**What the task requires**
Continue the account of New Year's fireworks and family outings in Dubai below, picking up after its final sentence.

**Selected extract**
---

New Years fireworks in Dubai are always fantastic but this year they outdid themselves by placing the worlds largest LED screen on the Burj Khalifa, they had a wonderful light show combined with the fireworks, the lightshow remained on until January the 8th. I booked a table on the balcony at the Rivington Grill in Souk al Bahar so that I could have a delicious dinner accompanied by a fantastic show:

I was happy to be back in the sunshine so enjoyed Market OTB which was a daytime event in Southridge park. Another nice family day out was Dubai’s Miracle Gardens, It takes about an hour and a half to see it all with stopping for pictures and they have little restaurants and cafés. The flowers are all the same but beautiful nonetheless and its incredible how they have made monuments out of them such as the Burj Khalifa, beautiful peacocks, houses and cars.

---

**Dataset content**
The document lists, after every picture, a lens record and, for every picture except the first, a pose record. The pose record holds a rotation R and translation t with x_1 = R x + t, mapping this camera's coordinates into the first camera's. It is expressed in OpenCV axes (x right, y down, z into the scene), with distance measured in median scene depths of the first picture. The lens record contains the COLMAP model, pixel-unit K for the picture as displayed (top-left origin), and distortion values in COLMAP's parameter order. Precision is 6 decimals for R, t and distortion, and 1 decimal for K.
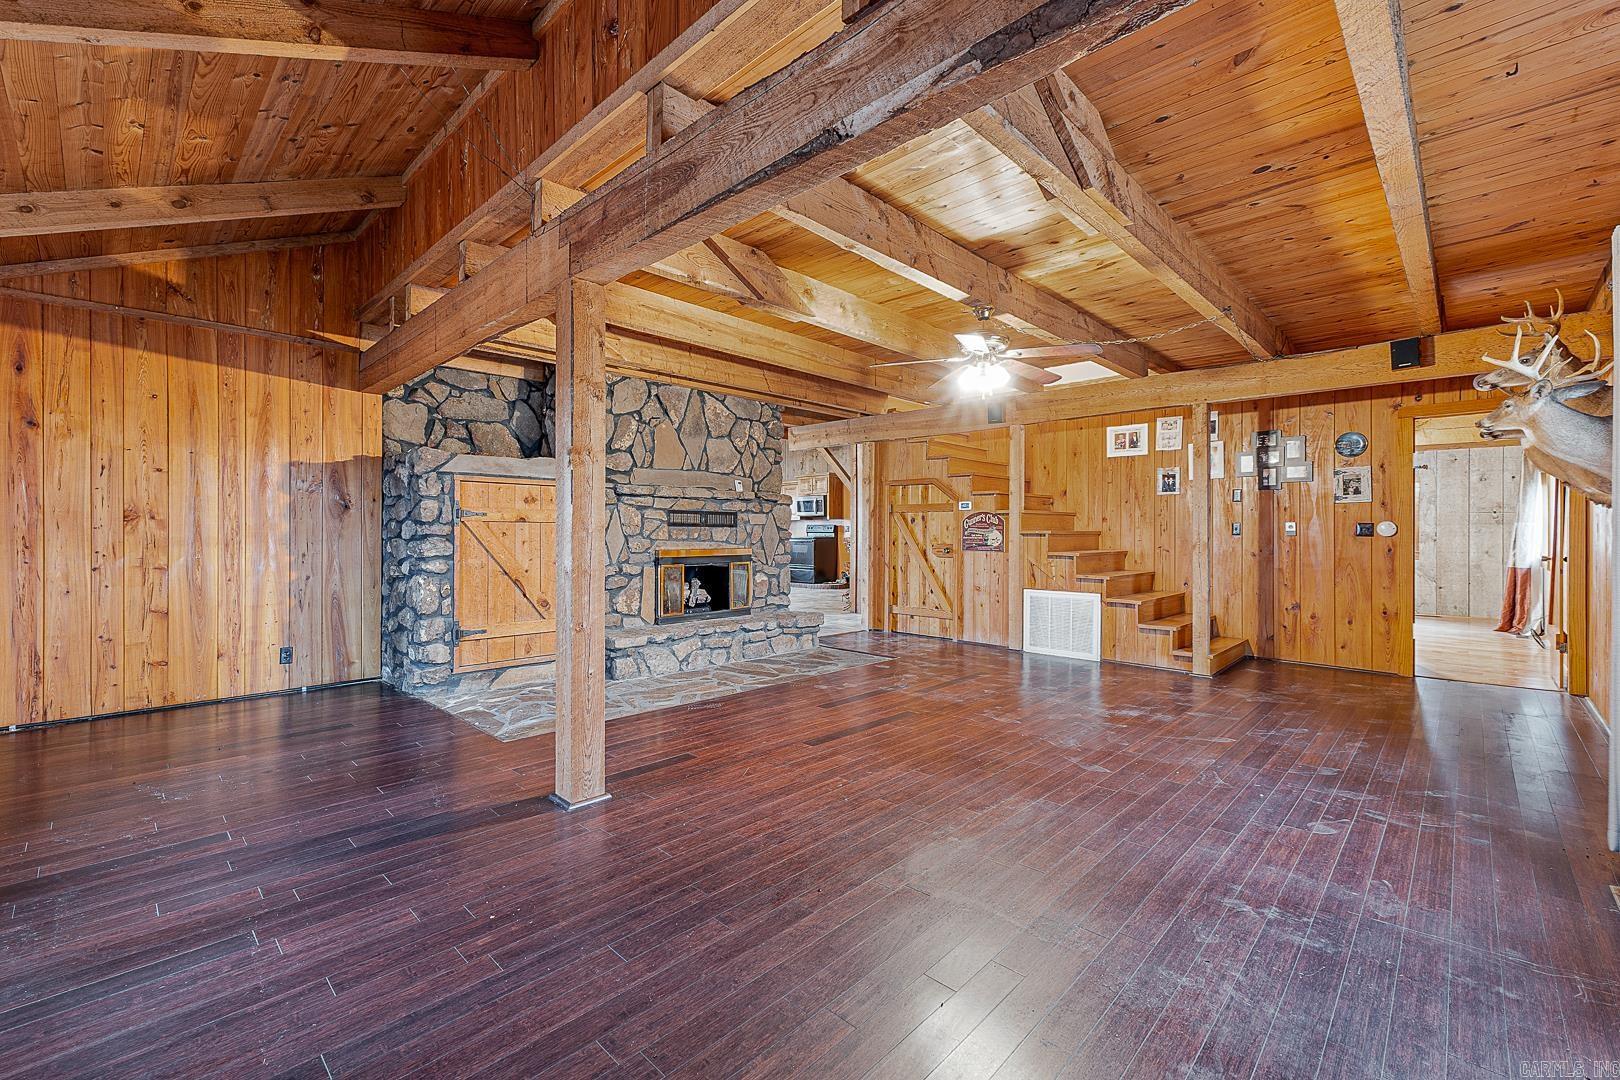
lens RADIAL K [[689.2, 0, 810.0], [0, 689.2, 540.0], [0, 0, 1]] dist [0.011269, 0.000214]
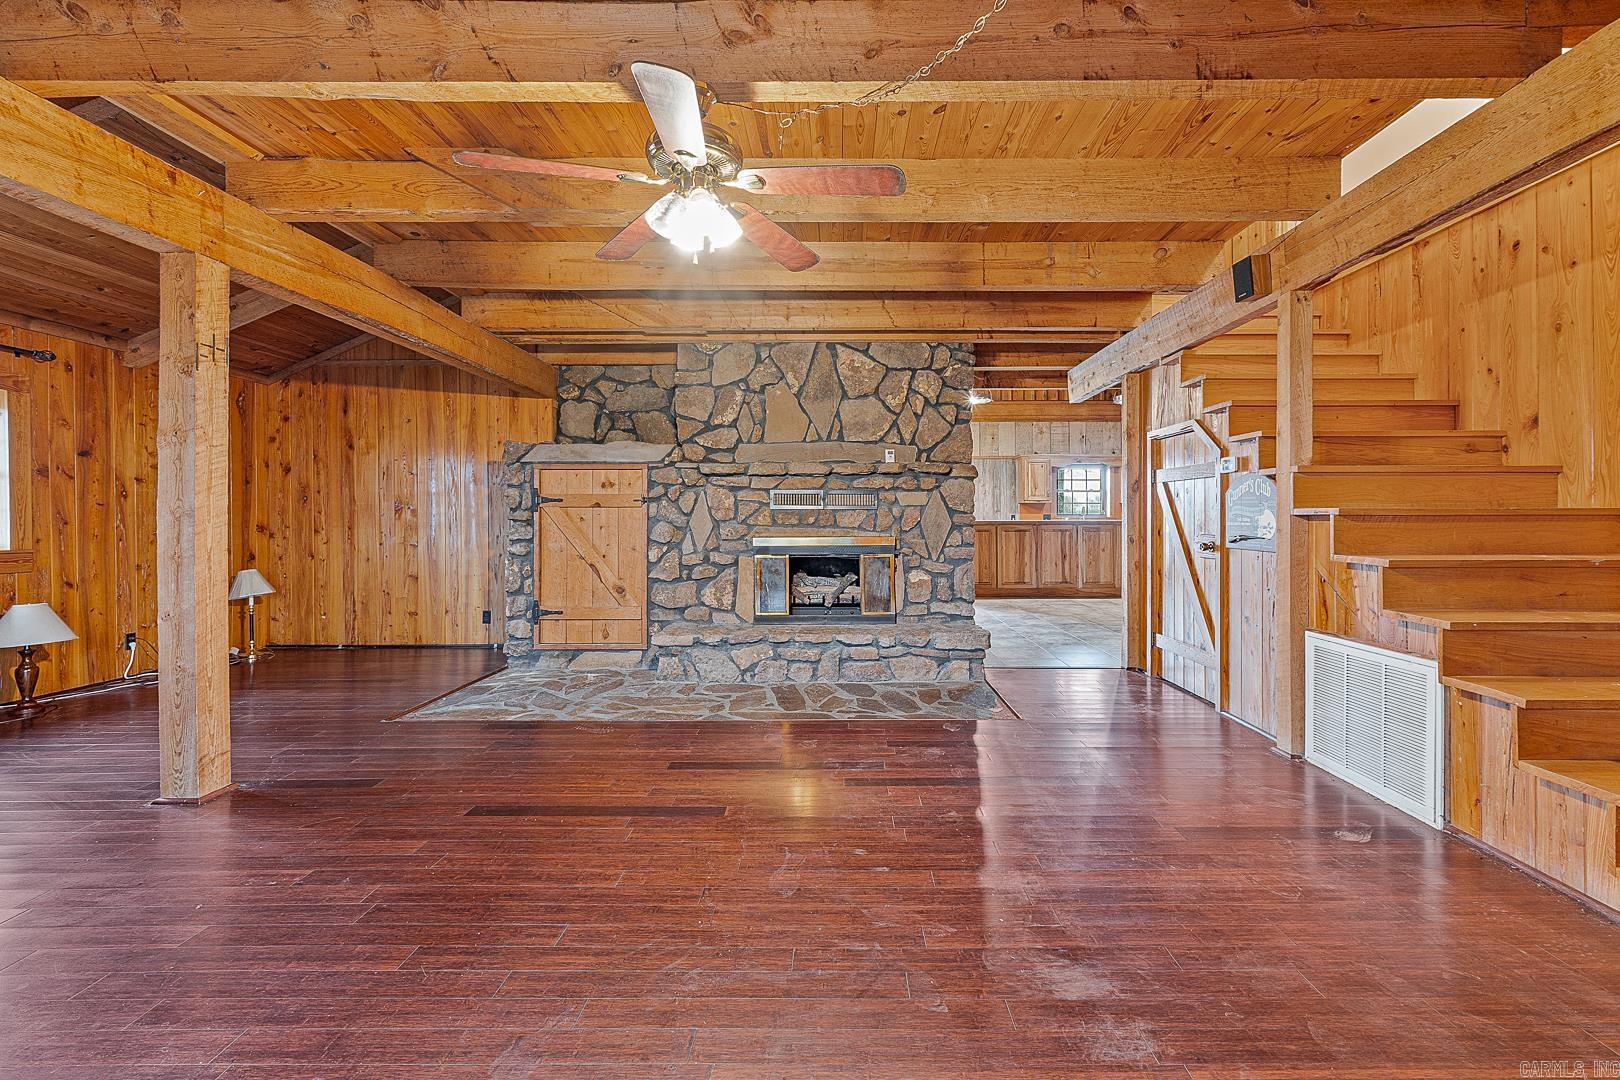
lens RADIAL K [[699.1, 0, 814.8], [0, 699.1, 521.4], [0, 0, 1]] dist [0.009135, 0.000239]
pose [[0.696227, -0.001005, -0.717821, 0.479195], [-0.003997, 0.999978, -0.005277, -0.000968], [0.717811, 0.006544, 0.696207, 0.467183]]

---

**Answer for this exercise**
Theres a fantastic new restaurant in town called Tribeca Kitchen & Grill in JA Oceanview hotel in JBR. It was a really cool venue, huge and artsy and had a real cool loungy feel. They provide a platform for local entertainment – I loved the band they had for the launch. They have healthy and organic food, I tried a couple of the salads…they were ok, the cheesecake was pretty good. Will have to go back and sample some of the food, it serves Mediterranean and American contemporary cuisine. I think its definitely got a great vibe and is a nice place to hang out, it fills a gap in the market with it being a lounge that is also a creative space, it felt unpretentious despite the launch crowd which was full of Dubai’s socialites.

Another great restaurant that has opened up is the Delphine Restaurant at the H hotel. It has a chic art deco inspired venue with marble floors and crystals fringing the bar. The original restaurant is a popular celebrity haunt in West Hollywood, California. It certainly was a fine dining experience, the service was perfect and the food was delicious, I enjoyed everything…even a raw meat “kibbeh” dish which I was apprehensive to try. Afterwards we headed up to the 40th floor to check out 40 Kong, it is a beautiful venue but was very crowded as anticipated. I think its somewhere you can fully enjoy with a table reservation.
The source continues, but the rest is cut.